** Given records **
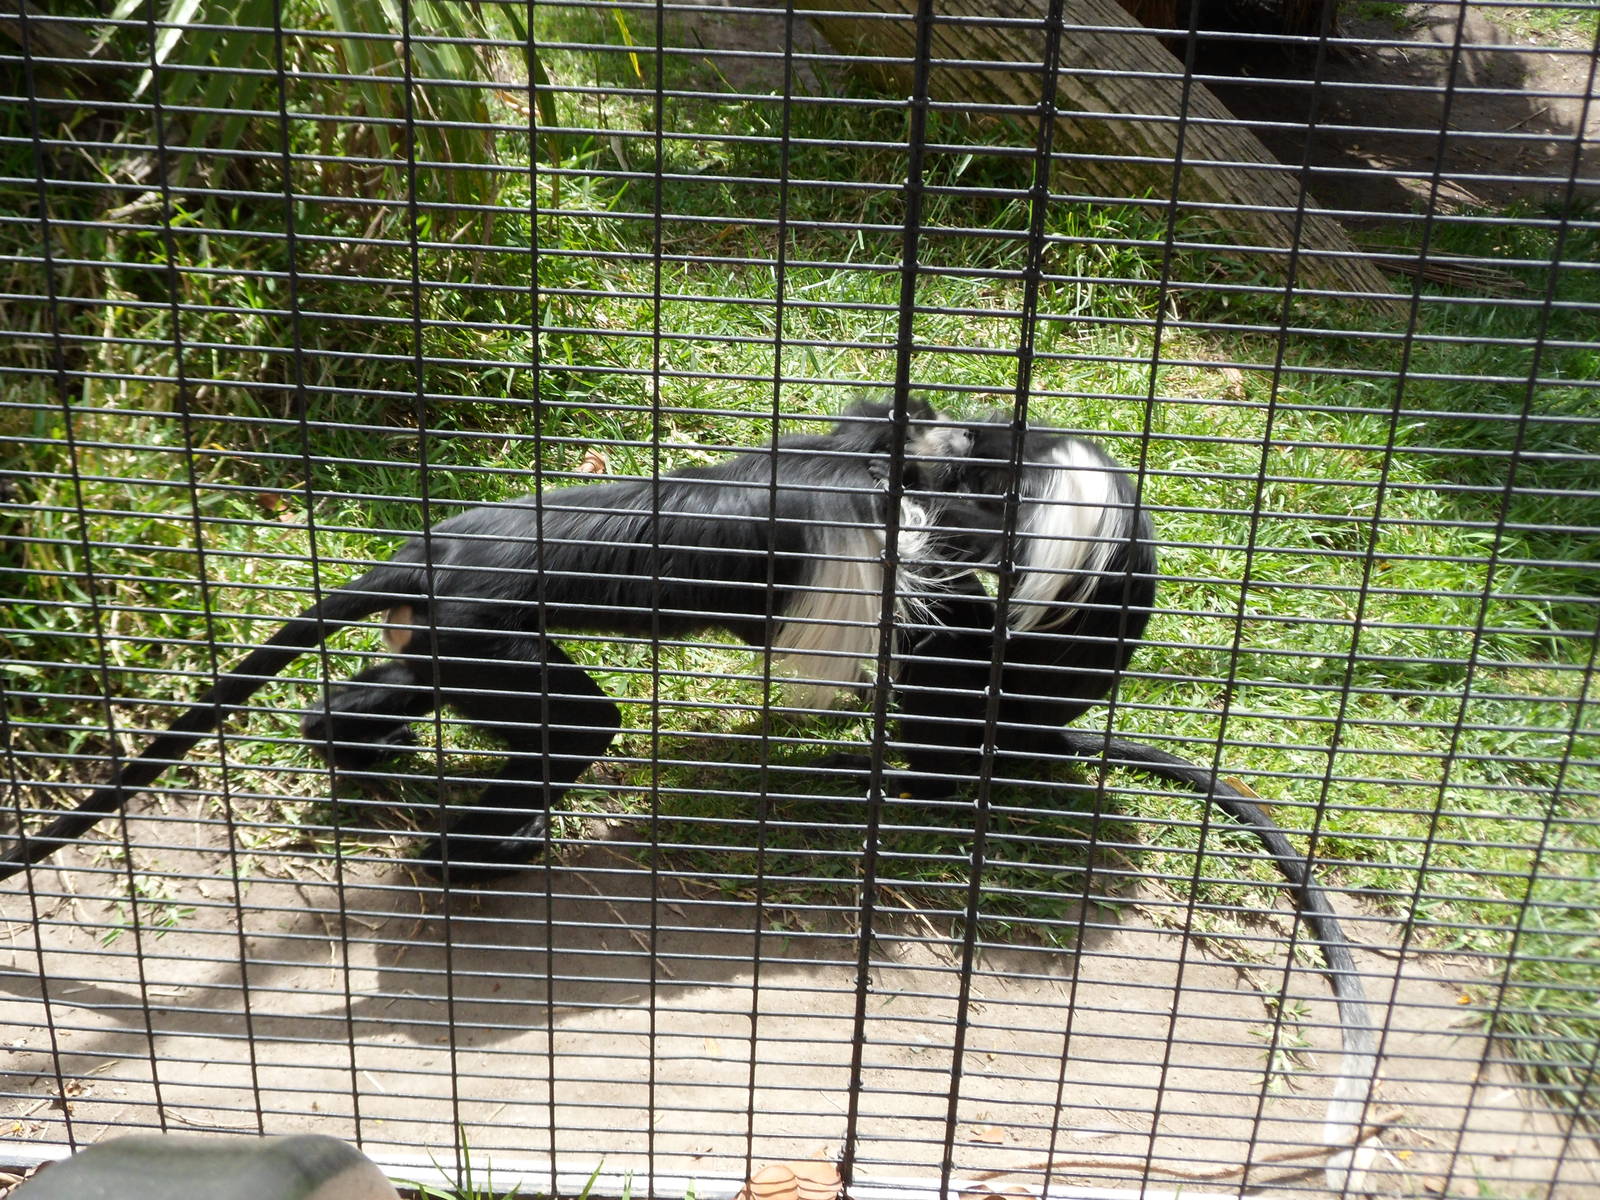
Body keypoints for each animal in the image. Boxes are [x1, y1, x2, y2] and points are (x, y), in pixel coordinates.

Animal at [0, 396, 1376, 1184]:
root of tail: (433, 548)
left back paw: (357, 755)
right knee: (578, 726)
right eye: (970, 483)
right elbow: (892, 645)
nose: (969, 502)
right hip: (488, 636)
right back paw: (478, 851)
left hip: (444, 637)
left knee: (390, 694)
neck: (888, 465)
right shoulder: (880, 549)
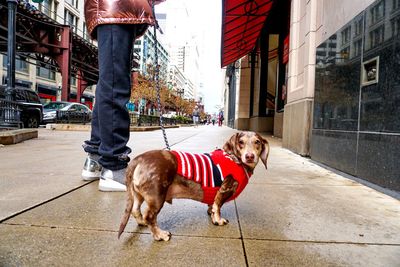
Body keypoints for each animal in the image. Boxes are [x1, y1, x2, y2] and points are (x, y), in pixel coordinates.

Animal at [118, 133, 268, 242]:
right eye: (241, 142)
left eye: (257, 142)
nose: (249, 156)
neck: (234, 159)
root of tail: (138, 159)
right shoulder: (224, 189)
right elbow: (218, 206)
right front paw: (218, 220)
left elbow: (212, 205)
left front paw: (211, 214)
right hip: (156, 196)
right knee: (149, 216)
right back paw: (160, 235)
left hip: (138, 194)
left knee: (135, 210)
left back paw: (142, 222)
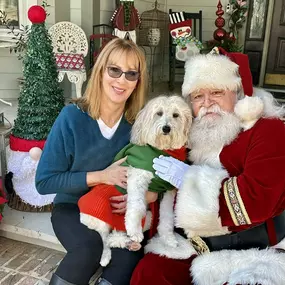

** Task **
Copy nothing but the lines from the top of the data down to the line containing "left front paw: (211, 214)", and leave the pictures out.

** Written response **
Body keypoints for each animal in the image. Boxes are [x1, y1, x2, y2] and points are (x, y), in pixel coordinates.

Animal at [0, 396, 1376, 1184]:
root of tail: (433, 548)
left back paw: (357, 755)
right knee: (578, 726)
right eye: (970, 483)
right elbow: (892, 645)
nose: (969, 502)
right hip: (488, 636)
right back paw: (478, 851)
left hip: (444, 637)
left knee: (390, 694)
neck: (888, 465)
right shoulder: (880, 549)
Body keypoints for each animal in the image. Boxes are [x1, y1, x2, y2] and points are (x, y), in pixel coordinates.

Animal at [118, 133, 268, 242]:
right eye: (241, 142)
left eye: (257, 142)
nose: (249, 156)
neck: (234, 159)
root of tail: (138, 159)
right shoulder: (224, 189)
right elbow: (218, 206)
right front paw: (218, 220)
left elbow: (212, 205)
left front paw: (211, 214)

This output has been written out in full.